Ed Note: This was originally published in our sister publication, Long-Term Living
Aging services providers generally lag behind hospitals and medical practices when it comes to purchasing and using electronic medical records (EMR) systems, in part because government incentives—and penalties—weren’t implemented with them in mind. As the government and other health system sectors increasingly recognize the vital role that entities traditionally serving seniors play in the care continuum, however, the necessity of EMRs in long-term care settings is becoming a reality. One continuing care retirement community recently shared its EMR selection and implementation experience with those attending a Long-Term Living webinar.
|The webinar, “Transform Your Organization with Information Technology: 5 Steps to Success,” is available on-demand through Jan. 22, 2016.)|
The Jewish Association on Aging (JAA) realized that an EMR system could bring benefits to its CCRC, said Deborah Winn-Horvitz, MS, president and CEO. Among the advantages: enhanced coordination of care thanks to a seamless flow of patient/resident information across its service lines; improved availability, accuracy and reliability of data to enable decision-making and reporting; and enhanced efficiencies leading to cost savings—all resulting in improved quality of life for patients/residents and job satisfaction for staff members. The changing healthcare landscape and requirements related to ICD-10, the IMPACT Act, healthcare information exchange, new payment models, an increased focus on length-of-stay rates and rehospitalizations and other factors converged to convince the CCRC that the time had come to select and implement a system, she added. (Click on the “Go Live” image, upper left, to discover the motivations and information sources of webinar participants implementing an EMR.)
Four main challenges
“Funding was a big challenge for us,” Winn-Horvitz said. The Pittsburgh-area CCRC is a nonprofit, faith-based organization that includes a 159-bed skilled nursing facility; an outpatient rehabilitation center; two personal care facilities with a combined 120 units and including independent living; hospice, palliative care, home health and adult day services; and Meals on Wheels and other community resources.
JAA sought grants from local foundations and contributions from individuals to cover some of the cost of system selection, purchase and implementation, Winn-Horvitz said, and operations will cover some of the cost. Support from the organization’s board was critical, however, she added.

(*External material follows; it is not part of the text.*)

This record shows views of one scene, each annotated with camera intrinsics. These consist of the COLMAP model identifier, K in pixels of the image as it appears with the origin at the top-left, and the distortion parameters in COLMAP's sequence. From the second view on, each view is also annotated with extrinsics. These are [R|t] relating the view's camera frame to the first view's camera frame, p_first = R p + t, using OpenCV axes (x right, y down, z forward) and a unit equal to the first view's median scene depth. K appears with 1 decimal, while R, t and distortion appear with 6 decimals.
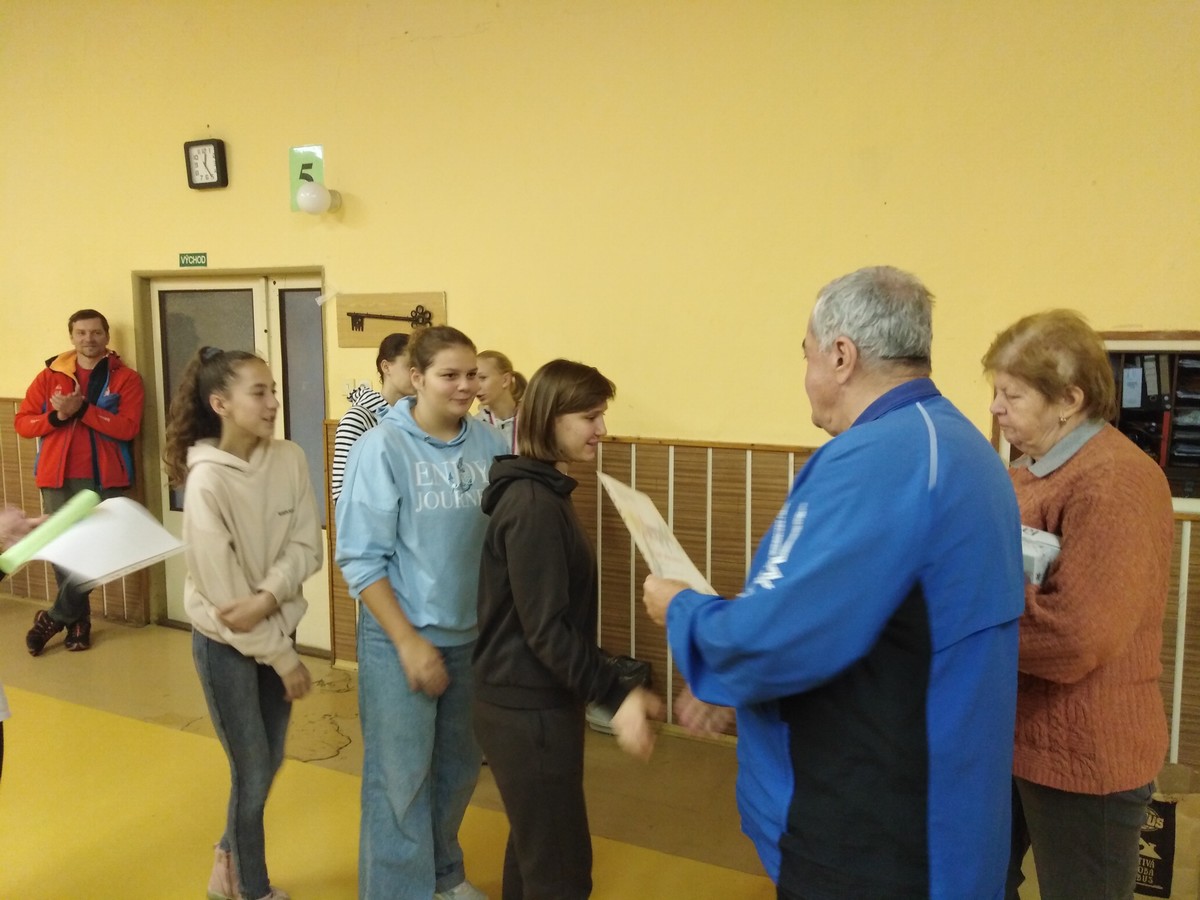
lens RADIAL K [[898.2, 0, 600.0], [0, 898.2, 450.0], [0, 0, 1]] dist [0.001472, -0.000192]
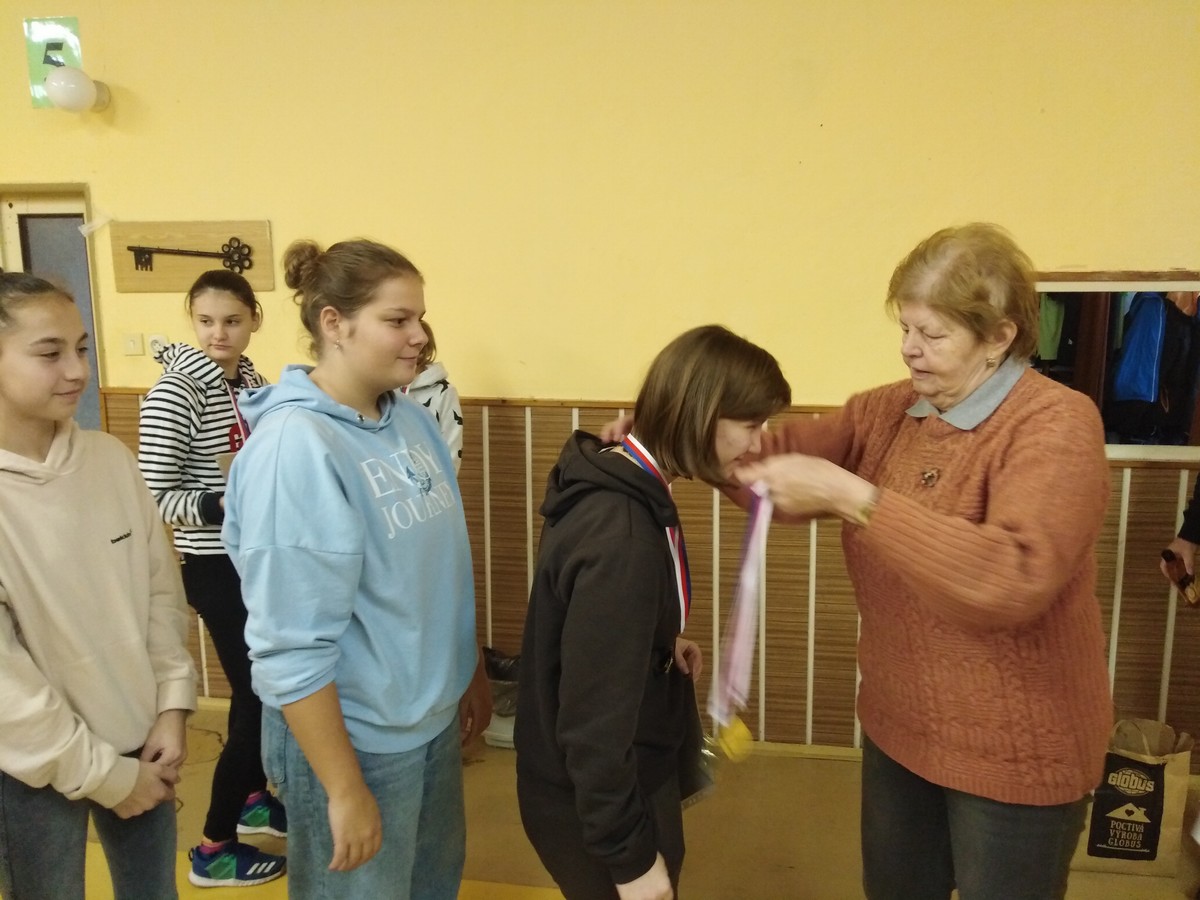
lens RADIAL K [[858.9, 0, 600.0], [0, 858.9, 450.0], [0, 0, 1]] dist [-0.004975, 0.003943]
pose [[0.959218, -0.048955, 0.278396, -0.125652], [0.033655, 0.997662, 0.059476, -0.012605], [-0.280657, -0.047681, 0.958623, 0.213893]]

“It’s going to be very important from the beginning to have board participation, so when it comes time for you to be in front of your board asking for support for the EMR, they will have a vested interest in this and have an understanding as to why it’s so important,” she told webinar attendees. Because the JAA board was involved in planning from the beginning and had been educated about the project, she added, members permitted funds from its endowment to cover much of its costs.
A second challenge, Winn-Horvitz said, was ensuring sufficient information technology (IT) support. Before implementation, JAA had outsourced its help desk function to one person. “We really needed to put some type of infrastructure in place,” she said.
At the beginning of the project, the CCRC hired a full-time project manager who had an IT background. As implementation loomed, JAA hired an EMR nurse clinician. “One of the looking-back lessons learned is, I would have hired that EMR nurse clinician earlier in the selection process as opposed to waiting until implementation,” Winn-Horvitz said. The Pittsburgh Regional Health Initiative and Pennsylvania REACH West, a federally funded regional extension center (REC), provided assistance as well, she added. (JAA was one of the first long-term care providers to benefit from REC services, Winn-Horvitz said. Find out how a REC can help you by listening to the webinar, “Transform Your Organization with Information Technology: 5 Steps to Success,” available on-demand through Jan. 22, 2016.)
A third challenge related to JAA’s EMR journey, she said, was upgrading the CCRC’s hardware and networks. What JAA had was “bare-bones minimal and clearly not adequate to support the implementation of an EMR,” Winn-Horvitz said. “And so we ultimately rolled that cost up into the entire implementation.”
Actually selecting the system was a fourth challenge. “We knew what our core components were of our IT strategy,” the CEO said. “We had an idea of what we were looking for—there are, of course, a number of systems out there on the marketplace—but we really didn’t know where to begin in terms of the selection process.”